Marie sighed as she set her bags down inside the door and looked down at her phone as it buzzed. It was Rachel, one of her best friends. She’d met the woman through work. She was a teacher of human sexuality at one of the colleges in the area and sent her dog to the doggie
daycare Marie’s work offered.
She was an amazing woman and Marie loved her dearly. She sat on the couch and opened the phone to read the text message Rachel had left for her.
‘You and me. Lunch tomorrow at the new soup and salad place downtown?’
Marie couldn’t refuse her friend and smiled, sending a quick reply.
‘Sounds like heaven. See you at noon.’
Chapter Four
She never had to ask what time she was supposed to be meeting her friend. Even though Rachel was a bit of a wild card, she had lunch at the same time every day. Marie may have been the reason for that.
They were best friends but they were complete opposites. Rachel thrived in what she called 'creative chaos' and Marie needed order. It had come from years of not having control over her own life. Now that she was a free woman she liked to be in charge of as much as possible.
There was one other constant with Rachel. She was chronically late. She was never later than five or ten minutes but Marie could always expect her friend to run over to her, panting and apologizing for her tardiness. Most of the time it had to do with the school.
Rachel worked in the psychology department of a prestigious school in the area. She wore big round glasses that magnified her pretty green eyes and had short red hair with short fringe bangs. She showed her age more than Marie due to her high stress job, but she was still a beautiful woman.
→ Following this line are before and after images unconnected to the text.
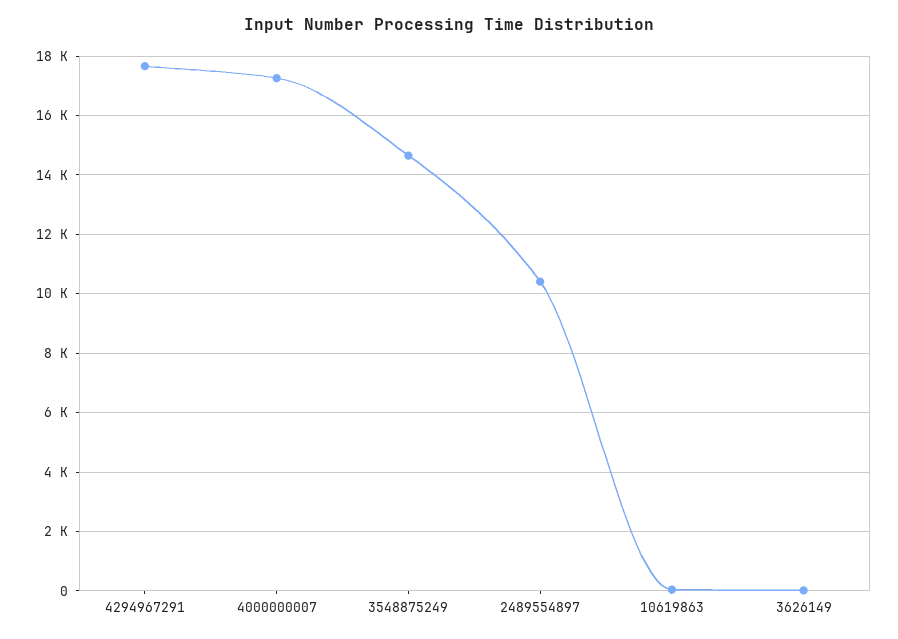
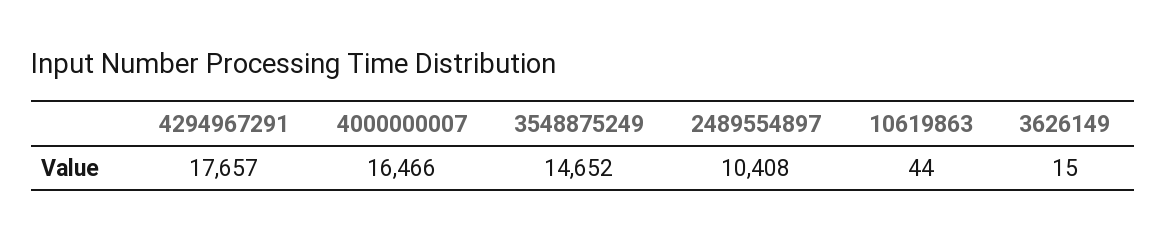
  {
    "4294967291": 17657,
-   "4000000007": 17250,
+   "4000000007": 16466,
    "3548875249": 14652,
    "2489554897": 10408,
    "10619863": 44,
    "3626149": 15
  }

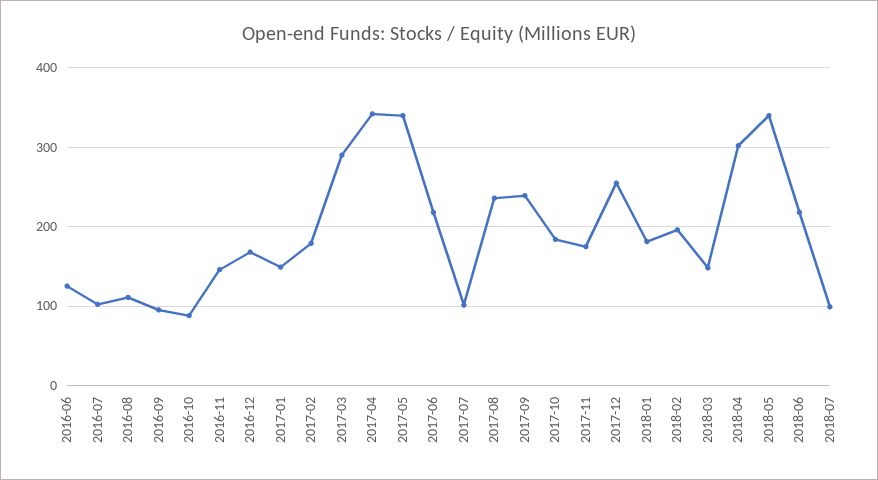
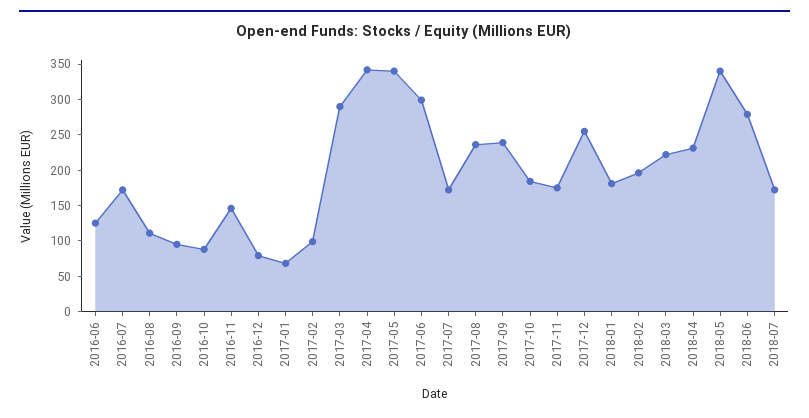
  {
    "2016-06": 130,
-   "2016-07": 100,
+   "2016-07": 175,
    "2016-08": 110,
    "2016-09": 100,
    "2016-10": 90,
    "2016-11": 150,
-   "2016-12": 170,
+   "2016-12": 75,
-   "2017-01": 150,
+   "2017-01": 75,
-   "2017-02": 180,
+   "2017-02": 100,
    "2017-03": 290,
    "2017-04": 340,
    "2017-05": 340,
-   "2017-06": 220,
+   "2017-06": 300,
-   "2017-07": 100,
+   "2017-07": 175,
    "2017-08": 240,
    "2017-09": 240,
    "2017-10": 180,
    "2017-11": 180,
    "2017-12": 260,
    "2018-01": 180,
    "2018-02": 200,
-   "2018-03": 150,
+   "2018-03": 225,
-   "2018-04": 300,
+   "2018-04": 225,
    "2018-05": 340,
-   "2018-06": 220,
+   "2018-06": 275,
-   "2018-07": 100
+   "2018-07": 175
  }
She was petite and barely reached five feet. She always complained about how she was going to shrink in her old age and Marie always laughed. The thought of Rachel getting any shorter was pretty laughable.
Like any other day, Rachel was late arriving to lunch. She sighed and flopped into the metal chair, looking at her friend and grinning. She didn't always tell Marie why she was late, knowing that the woman understood.
She ordered an Arnold Palmer and finally turned to Marie, grinning brightly.